Take the lines below beginning at the line that has "pinky pip: (487, 1047)" and stopping after the line that has "index dip: (382, 1050)", and print them exactly as they are, with no other lines.

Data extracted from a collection
• • • • • • •
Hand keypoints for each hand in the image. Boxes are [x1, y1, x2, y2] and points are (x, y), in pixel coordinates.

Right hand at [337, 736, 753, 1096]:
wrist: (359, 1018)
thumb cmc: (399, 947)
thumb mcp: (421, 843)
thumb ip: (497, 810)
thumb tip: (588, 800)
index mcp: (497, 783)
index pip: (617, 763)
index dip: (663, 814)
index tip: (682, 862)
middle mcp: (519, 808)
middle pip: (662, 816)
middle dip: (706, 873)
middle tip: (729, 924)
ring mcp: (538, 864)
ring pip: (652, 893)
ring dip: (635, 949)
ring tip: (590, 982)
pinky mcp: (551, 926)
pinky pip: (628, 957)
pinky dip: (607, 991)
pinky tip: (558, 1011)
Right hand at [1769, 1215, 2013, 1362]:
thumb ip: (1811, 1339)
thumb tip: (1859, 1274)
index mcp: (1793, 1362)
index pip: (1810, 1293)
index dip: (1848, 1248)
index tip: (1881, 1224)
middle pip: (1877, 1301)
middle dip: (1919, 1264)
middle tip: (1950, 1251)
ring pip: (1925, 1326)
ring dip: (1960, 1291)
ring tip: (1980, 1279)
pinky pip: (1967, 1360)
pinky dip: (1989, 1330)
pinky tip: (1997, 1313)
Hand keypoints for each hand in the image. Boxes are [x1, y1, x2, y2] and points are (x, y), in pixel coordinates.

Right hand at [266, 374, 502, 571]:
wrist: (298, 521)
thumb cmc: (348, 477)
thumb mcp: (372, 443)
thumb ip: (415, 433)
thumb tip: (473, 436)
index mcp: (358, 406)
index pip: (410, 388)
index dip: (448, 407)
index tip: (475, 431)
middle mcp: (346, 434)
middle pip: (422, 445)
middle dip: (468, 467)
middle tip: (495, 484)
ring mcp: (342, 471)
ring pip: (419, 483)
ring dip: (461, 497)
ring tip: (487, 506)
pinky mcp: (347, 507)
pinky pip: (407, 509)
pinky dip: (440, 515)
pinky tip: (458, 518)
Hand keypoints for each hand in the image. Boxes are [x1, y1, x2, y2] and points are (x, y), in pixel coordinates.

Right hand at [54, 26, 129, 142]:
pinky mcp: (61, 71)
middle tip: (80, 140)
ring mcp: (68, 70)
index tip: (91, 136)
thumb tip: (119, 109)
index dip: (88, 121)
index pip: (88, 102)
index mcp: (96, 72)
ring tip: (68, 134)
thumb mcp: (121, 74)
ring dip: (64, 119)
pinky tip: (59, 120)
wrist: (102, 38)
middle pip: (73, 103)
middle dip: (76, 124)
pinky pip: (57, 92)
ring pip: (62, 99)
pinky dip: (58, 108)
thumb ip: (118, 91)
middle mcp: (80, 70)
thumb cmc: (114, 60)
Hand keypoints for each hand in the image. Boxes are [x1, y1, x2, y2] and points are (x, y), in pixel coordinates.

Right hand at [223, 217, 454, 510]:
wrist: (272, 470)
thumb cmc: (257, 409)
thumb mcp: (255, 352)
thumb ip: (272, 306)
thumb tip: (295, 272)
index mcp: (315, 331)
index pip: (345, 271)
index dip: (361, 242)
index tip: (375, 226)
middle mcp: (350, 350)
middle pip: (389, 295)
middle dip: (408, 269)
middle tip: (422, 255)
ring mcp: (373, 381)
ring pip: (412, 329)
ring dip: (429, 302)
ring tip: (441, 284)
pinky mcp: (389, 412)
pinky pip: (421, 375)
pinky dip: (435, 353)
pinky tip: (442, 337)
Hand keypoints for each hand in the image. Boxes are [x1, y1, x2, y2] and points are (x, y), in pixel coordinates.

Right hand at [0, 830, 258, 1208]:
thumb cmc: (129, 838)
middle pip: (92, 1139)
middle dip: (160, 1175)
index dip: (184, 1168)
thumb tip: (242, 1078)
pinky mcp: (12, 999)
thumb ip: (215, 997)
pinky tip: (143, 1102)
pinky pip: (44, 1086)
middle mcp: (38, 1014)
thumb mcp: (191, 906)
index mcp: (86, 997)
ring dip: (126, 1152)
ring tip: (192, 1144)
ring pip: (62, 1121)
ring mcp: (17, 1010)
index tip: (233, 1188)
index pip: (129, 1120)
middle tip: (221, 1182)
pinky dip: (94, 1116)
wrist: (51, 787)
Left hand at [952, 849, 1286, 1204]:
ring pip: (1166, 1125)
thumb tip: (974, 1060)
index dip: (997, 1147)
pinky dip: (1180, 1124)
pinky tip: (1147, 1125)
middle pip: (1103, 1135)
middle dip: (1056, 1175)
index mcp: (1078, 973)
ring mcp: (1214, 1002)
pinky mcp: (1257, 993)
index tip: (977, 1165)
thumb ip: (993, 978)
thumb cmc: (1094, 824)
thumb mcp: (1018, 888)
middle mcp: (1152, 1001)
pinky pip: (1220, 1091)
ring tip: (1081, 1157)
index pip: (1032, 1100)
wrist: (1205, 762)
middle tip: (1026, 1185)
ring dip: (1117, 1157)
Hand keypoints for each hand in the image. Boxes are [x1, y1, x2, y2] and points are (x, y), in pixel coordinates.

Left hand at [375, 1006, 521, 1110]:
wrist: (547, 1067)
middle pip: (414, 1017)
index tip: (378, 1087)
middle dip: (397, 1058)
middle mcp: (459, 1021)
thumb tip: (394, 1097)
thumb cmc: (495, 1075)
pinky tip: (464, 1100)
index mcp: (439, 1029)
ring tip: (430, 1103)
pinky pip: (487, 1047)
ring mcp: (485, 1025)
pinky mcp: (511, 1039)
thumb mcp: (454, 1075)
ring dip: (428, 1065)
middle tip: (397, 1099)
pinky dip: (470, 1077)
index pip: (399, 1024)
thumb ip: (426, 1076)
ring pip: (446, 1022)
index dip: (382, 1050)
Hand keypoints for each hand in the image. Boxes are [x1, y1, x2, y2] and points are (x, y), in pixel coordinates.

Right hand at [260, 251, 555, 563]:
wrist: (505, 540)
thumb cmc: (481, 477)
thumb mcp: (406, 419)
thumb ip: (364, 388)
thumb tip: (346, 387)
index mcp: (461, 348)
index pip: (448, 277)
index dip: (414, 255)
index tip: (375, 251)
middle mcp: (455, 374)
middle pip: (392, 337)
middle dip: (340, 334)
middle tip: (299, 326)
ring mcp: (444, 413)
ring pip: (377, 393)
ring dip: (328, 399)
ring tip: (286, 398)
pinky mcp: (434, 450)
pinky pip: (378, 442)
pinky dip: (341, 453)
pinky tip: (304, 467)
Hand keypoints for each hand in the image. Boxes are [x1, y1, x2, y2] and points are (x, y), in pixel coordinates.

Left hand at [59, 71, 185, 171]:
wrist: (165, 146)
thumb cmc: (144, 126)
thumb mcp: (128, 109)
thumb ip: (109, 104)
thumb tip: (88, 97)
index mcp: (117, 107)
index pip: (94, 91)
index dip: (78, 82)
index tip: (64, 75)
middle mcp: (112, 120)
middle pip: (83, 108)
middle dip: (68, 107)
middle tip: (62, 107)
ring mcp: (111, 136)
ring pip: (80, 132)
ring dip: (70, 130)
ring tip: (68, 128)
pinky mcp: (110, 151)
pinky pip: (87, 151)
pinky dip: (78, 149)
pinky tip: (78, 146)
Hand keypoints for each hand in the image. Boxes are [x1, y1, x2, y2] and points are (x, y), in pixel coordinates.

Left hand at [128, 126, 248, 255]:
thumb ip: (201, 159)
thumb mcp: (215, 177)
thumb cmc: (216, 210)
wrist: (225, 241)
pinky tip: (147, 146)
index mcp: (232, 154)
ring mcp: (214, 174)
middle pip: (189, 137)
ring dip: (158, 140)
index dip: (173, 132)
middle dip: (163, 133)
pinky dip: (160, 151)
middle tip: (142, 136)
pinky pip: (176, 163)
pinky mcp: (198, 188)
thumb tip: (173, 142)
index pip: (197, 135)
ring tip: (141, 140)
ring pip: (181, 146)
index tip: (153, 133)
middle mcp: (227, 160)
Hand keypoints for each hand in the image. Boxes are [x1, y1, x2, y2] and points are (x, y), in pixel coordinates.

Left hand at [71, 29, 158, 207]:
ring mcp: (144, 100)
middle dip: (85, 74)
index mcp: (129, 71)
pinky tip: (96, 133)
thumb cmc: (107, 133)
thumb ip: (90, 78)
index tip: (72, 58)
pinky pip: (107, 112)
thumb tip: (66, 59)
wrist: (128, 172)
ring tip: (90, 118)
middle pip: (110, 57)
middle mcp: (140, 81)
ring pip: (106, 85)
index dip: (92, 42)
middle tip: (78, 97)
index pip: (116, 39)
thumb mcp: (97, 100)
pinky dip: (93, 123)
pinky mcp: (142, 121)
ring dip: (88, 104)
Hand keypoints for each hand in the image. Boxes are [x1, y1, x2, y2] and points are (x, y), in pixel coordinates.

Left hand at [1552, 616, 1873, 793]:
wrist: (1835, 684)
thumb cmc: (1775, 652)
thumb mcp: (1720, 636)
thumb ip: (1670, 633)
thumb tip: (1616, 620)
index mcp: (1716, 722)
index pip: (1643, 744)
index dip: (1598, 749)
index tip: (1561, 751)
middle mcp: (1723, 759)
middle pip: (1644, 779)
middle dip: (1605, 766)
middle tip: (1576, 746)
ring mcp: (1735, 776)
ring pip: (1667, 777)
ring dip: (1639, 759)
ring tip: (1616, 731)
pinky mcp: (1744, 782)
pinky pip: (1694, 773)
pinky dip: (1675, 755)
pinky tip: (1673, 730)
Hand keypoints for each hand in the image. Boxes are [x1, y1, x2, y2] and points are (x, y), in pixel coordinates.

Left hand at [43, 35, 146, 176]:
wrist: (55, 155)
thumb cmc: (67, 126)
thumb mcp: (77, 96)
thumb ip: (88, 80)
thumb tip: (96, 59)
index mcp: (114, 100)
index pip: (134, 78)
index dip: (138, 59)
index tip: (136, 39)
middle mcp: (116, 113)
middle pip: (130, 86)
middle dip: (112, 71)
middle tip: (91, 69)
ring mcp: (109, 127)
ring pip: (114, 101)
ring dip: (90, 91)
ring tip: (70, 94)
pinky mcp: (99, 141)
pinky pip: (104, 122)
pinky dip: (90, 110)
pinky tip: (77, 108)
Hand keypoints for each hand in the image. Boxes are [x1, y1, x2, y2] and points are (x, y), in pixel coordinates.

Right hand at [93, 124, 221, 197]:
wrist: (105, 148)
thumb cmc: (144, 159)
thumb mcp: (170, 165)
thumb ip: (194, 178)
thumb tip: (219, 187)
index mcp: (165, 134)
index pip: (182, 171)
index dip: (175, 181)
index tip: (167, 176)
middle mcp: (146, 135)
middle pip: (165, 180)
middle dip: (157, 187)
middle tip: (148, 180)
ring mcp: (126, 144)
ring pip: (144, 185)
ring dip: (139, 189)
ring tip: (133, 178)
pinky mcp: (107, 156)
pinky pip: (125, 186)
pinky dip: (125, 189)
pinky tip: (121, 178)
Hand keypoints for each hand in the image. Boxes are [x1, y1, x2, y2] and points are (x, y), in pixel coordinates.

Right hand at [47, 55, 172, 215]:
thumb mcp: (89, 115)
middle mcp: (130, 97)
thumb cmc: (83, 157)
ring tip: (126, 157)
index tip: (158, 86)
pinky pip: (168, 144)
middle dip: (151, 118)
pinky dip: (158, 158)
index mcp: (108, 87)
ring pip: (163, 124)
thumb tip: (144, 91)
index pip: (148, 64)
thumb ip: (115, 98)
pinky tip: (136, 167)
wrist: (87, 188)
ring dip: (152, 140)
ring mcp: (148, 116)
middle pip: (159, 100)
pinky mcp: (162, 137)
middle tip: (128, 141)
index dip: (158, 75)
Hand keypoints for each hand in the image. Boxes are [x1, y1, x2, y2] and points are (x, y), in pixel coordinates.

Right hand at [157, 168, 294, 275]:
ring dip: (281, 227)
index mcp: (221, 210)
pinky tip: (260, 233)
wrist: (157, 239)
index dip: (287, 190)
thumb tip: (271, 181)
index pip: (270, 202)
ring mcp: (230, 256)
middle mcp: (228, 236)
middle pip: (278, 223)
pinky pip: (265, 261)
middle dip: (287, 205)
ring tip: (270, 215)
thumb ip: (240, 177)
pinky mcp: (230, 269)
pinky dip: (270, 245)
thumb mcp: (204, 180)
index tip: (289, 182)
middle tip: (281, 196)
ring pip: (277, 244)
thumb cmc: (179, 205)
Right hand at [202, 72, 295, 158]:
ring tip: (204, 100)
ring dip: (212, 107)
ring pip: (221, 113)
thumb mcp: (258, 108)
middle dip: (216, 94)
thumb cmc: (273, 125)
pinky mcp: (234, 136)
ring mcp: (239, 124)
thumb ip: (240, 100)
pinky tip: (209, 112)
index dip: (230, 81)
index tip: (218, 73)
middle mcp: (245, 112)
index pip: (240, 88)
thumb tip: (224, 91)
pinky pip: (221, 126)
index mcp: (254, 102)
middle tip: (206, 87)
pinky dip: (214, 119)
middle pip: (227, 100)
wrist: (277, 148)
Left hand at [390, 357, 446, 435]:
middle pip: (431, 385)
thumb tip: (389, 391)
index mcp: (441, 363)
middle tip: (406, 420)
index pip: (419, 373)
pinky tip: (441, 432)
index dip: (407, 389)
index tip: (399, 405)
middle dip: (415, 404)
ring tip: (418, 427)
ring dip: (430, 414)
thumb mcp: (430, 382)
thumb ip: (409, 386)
• • • • • • •
▶ [Your response]
pinky pip: (487, 1047)
ring mcp: (485, 1025)
pinky mcp: (511, 1039)
thumb mcp: (454, 1075)
ring dip: (428, 1065)
middle tip: (397, 1099)
pinky dip: (470, 1077)
index pip: (399, 1024)
thumb ip: (426, 1076)
ring pip: (446, 1022)
index dip: (382, 1050)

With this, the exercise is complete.